I'm trying to do the following using the DataFlowRunner:
- Read data from a partitioned BigQuery table (lots of data but only getting the last two days)
- Read JSONs from a Pub/Sub subscription
- Join both collections on a common key
- Insert the joined collections to another BigQuery table
I'm pretty much new to Apache Beam so I'm not 100% sure that what I want to do is possible.
My problem comes when I try to join both rows, after using the CoGroupByKey transform, it seems like the data never arrives at the same time although the windowing strategy is the same (30sec fixed window, end of window trigger and discarding fired panes).
Some relevant chunks of my code:
/* Getting the data and windowing */
PCollection<PubsubMessage> pubsub = p.apply("ReadPubSub sub",PubsubIO.readMessages().fromSubscription(SUB_ALIM_REC));
String query = /* The query */
PCollection<TableRow> bqData = p.apply("Reading BQ",BigQueryIO.readTableRows().fromQuery(query).usingStandardSql())

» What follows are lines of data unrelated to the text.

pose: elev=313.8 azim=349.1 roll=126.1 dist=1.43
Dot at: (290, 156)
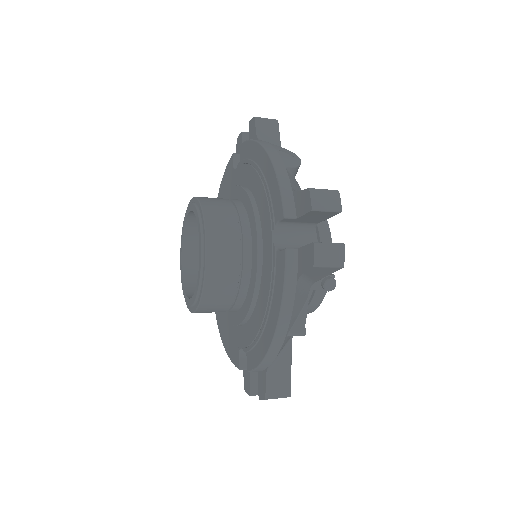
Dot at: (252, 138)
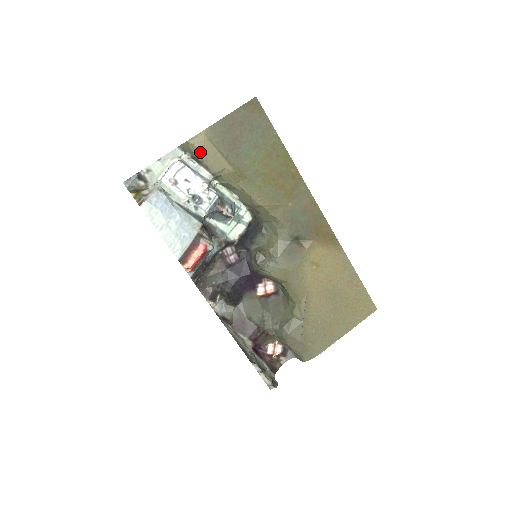
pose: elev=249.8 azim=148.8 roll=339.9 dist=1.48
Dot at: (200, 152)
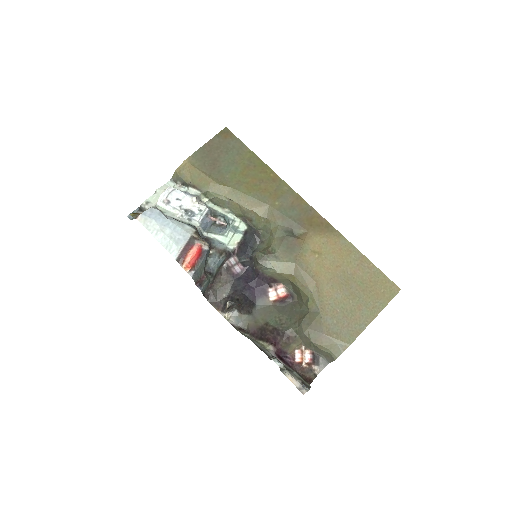
Dot at: (186, 176)
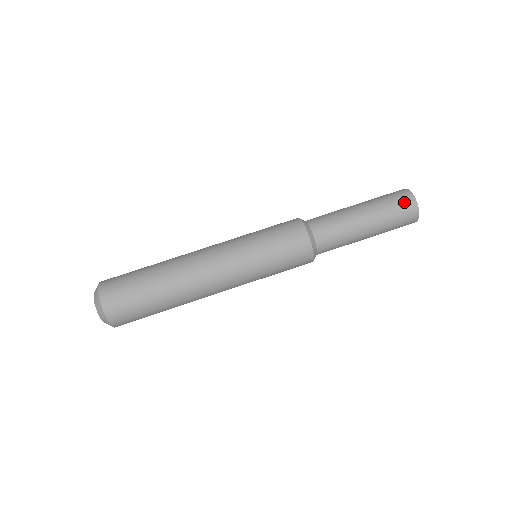
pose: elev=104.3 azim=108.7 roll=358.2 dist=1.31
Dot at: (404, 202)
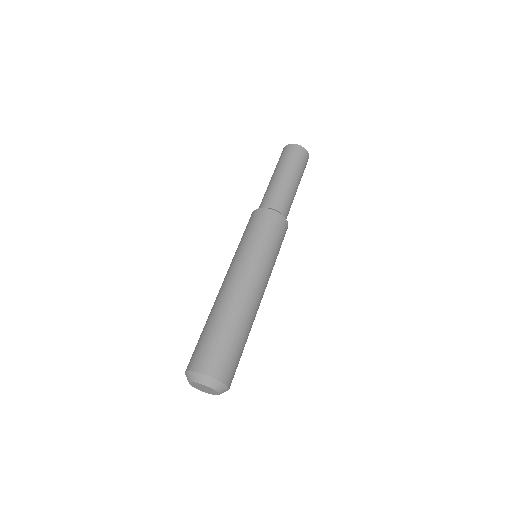
Dot at: (297, 152)
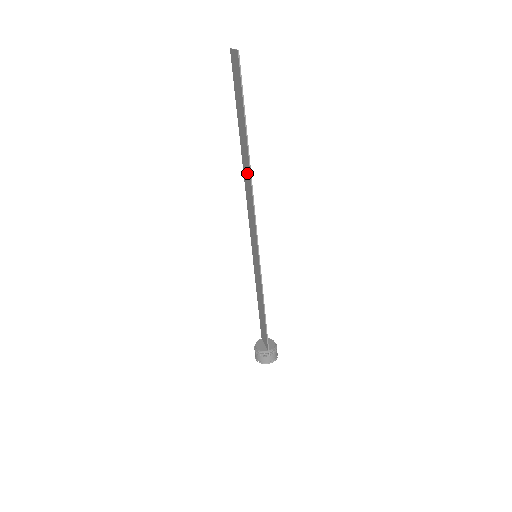
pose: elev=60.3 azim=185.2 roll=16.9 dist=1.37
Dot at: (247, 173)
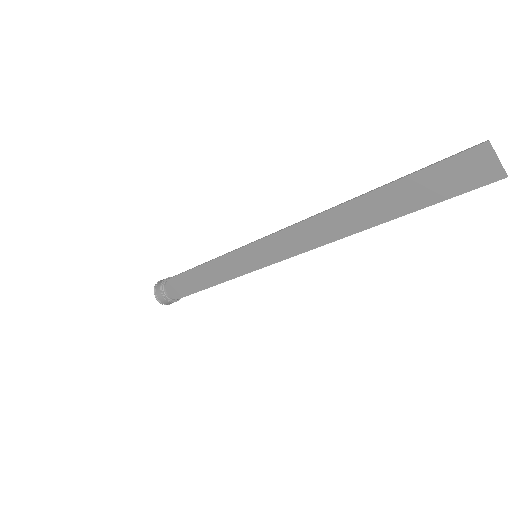
Dot at: (346, 224)
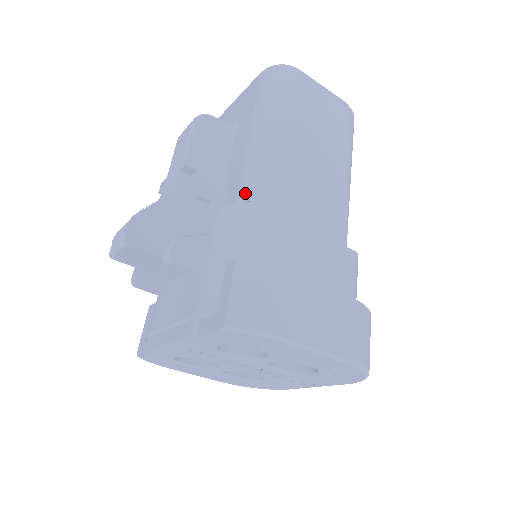
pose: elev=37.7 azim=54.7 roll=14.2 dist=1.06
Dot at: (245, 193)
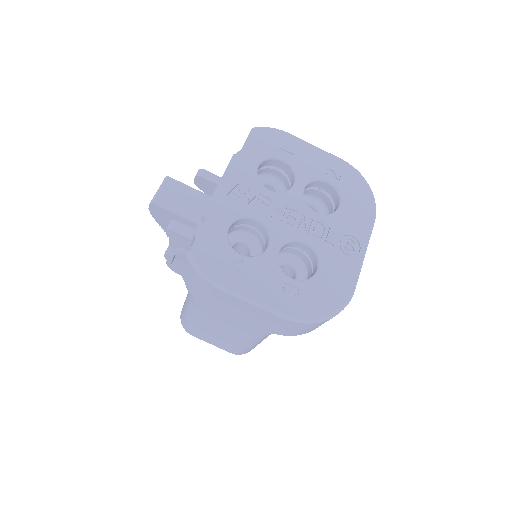
Dot at: occluded
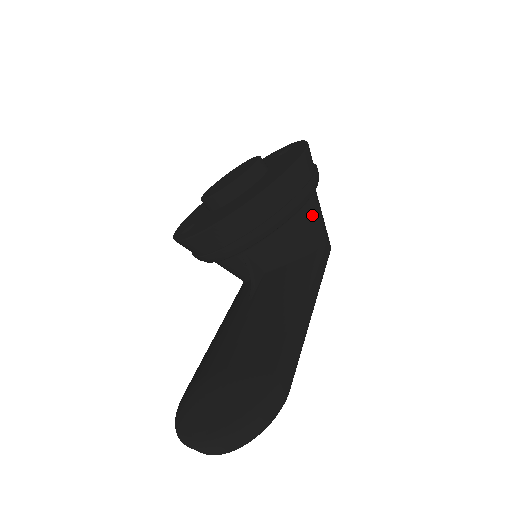
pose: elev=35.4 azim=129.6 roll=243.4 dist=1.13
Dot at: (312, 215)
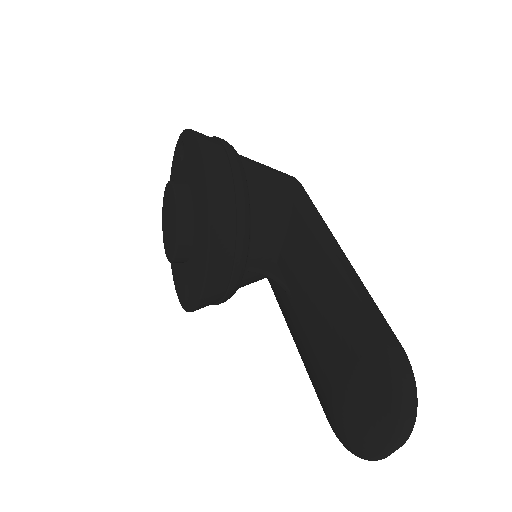
Dot at: (260, 181)
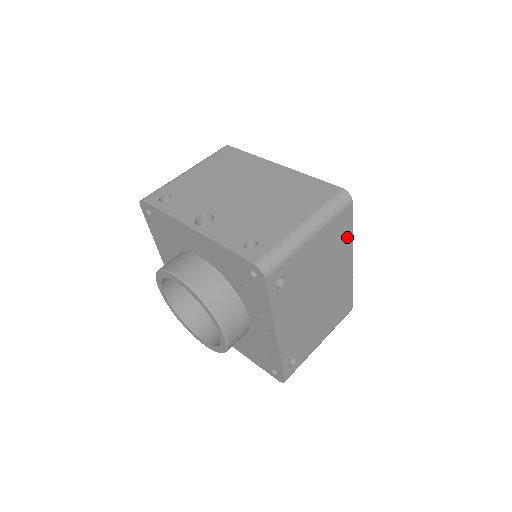
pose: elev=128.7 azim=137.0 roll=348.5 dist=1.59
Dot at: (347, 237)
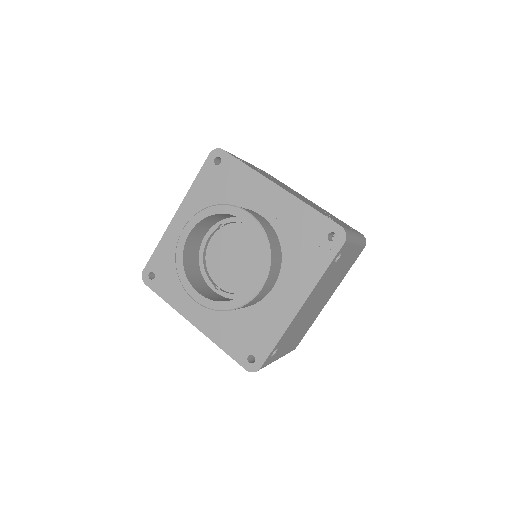
Dot at: (284, 184)
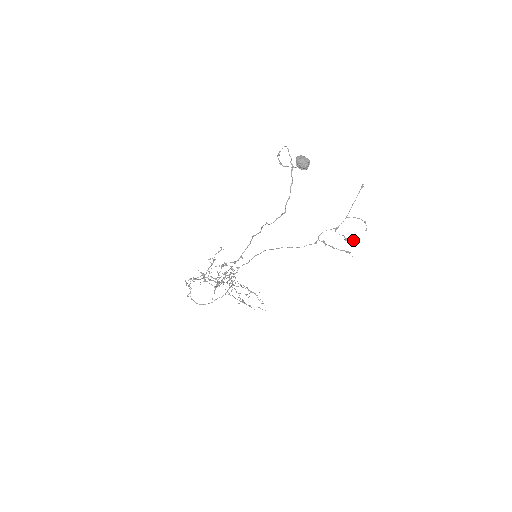
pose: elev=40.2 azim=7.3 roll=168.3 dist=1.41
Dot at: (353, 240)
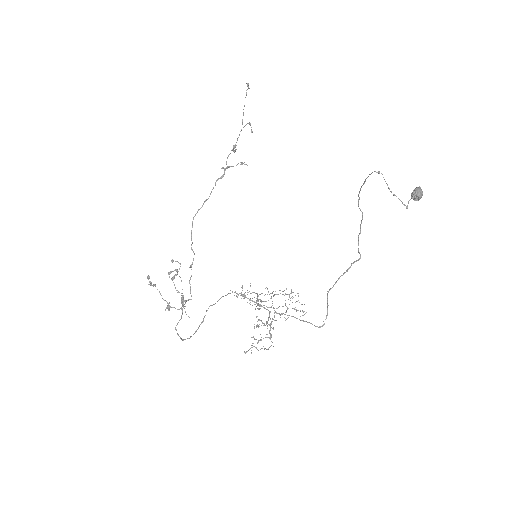
Dot at: (236, 145)
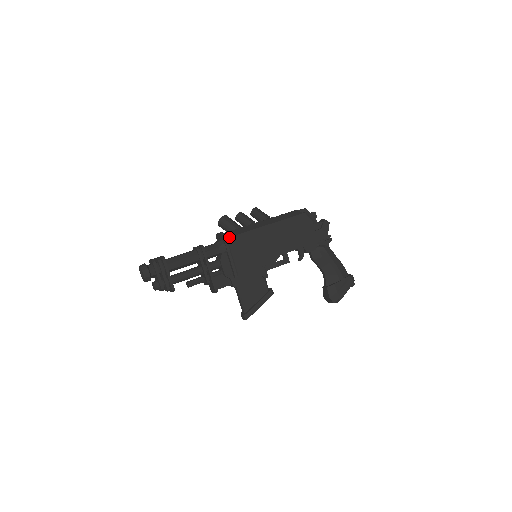
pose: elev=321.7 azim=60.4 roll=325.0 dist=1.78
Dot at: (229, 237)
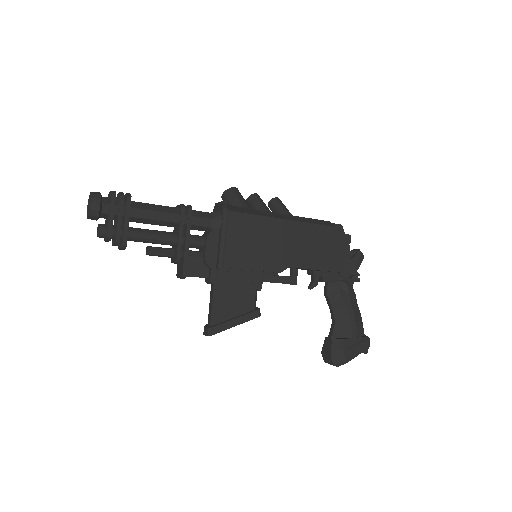
Dot at: (232, 211)
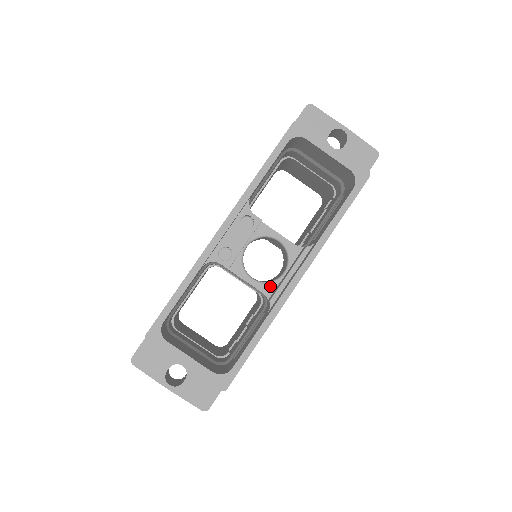
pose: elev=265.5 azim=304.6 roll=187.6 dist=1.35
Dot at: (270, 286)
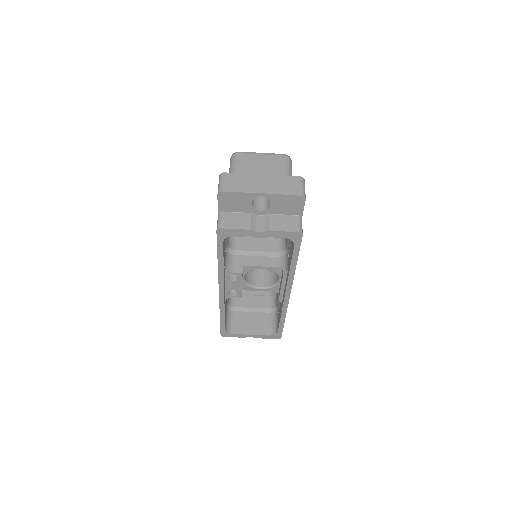
Dot at: (275, 288)
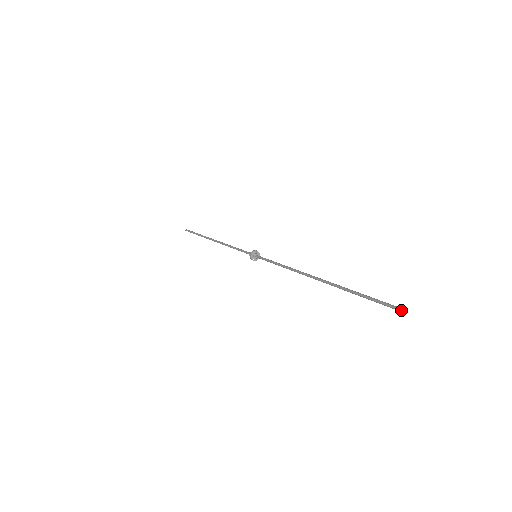
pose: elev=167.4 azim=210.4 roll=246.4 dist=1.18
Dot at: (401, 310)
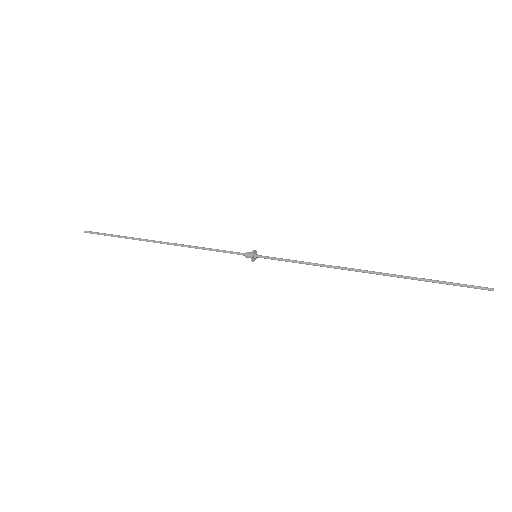
Dot at: (491, 289)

.apply(Window.<TableRow>into(FixedWindows.of(Duration.standardSeconds(30)))
.triggering(AfterWatermark.pastEndOfWindow())
.withAllowedLateness(Duration.standardSeconds(0)).accumulatingFiredPanes());
PCollection<TableRow> tableRow = pubsub.apply(Window.<PubsubMessage>into(FixedWindows.of(Duration.standardSeconds(120)))
.triggering(AfterWatermark.pastEndOfWindow())
.withAllowedLateness(Duration.standardSeconds(0)).accumulatingFiredPanes())
.apply("JSON to TableRow",ParDo.of(new ToTableRow()));
/* Join code */
PCollection<TableRow> finalResultCollection =
kvpCollection.apply("Join TableRows", ParDo.of(
new DoFn<KV<Long, CoGbkResult>, TableRow>() {
private static final long serialVersionUID = 6627878974147676533L;
@ProcessElement
public void processElement(ProcessContext c) {
KV<Long, CoGbkResult> e = c.element();
Long idPaquete = e.getKey();
Iterable<TableRow> it1 = e.getValue().getAll(packTag);
Iterable<TableRow> it2 = e.getValue().getAll(alimTag);
for(TableRow t1 : itPaq) {
for (TableRow t2 : itAlimRec) {
TableRow joinedRow = new TableRow();
/* set the required fields from each collection */
c.output(joinedRow);
}
}
}
}));
Also in the past two days I've been getting this error:
java.io.IOException: Failed to start reading from source: org.apache.beam.runners.core.construction.UnboundedReadFromBoundedSource$BoundedToUnboundedSourceAdapter@2808d228
com.google.cloud.dataflow.worker.WorkerCustomSources$UnboundedReaderIterator.start(WorkerCustomSources.java:783)
com.google.cloud.dataflow.worker.util.common.worker.ReadOperation$SynchronizedReaderIterator.start(ReadOperation.java:360)
com.google.cloud.dataflow.worker.util.common.worker.ReadOperation.runReadLoop(ReadOperation.java:193)
com.google.cloud.dataflow.worker.util.common.worker.ReadOperation.start(ReadOperation.java:158)
com.google.cloud.dataflow.worker.util.common.worker.MapTaskExecutor.execute(MapTaskExecutor.java:75)
com.google.cloud.dataflow.worker.StreamingDataflowWorker.process(StreamingDataflowWorker.java:1227)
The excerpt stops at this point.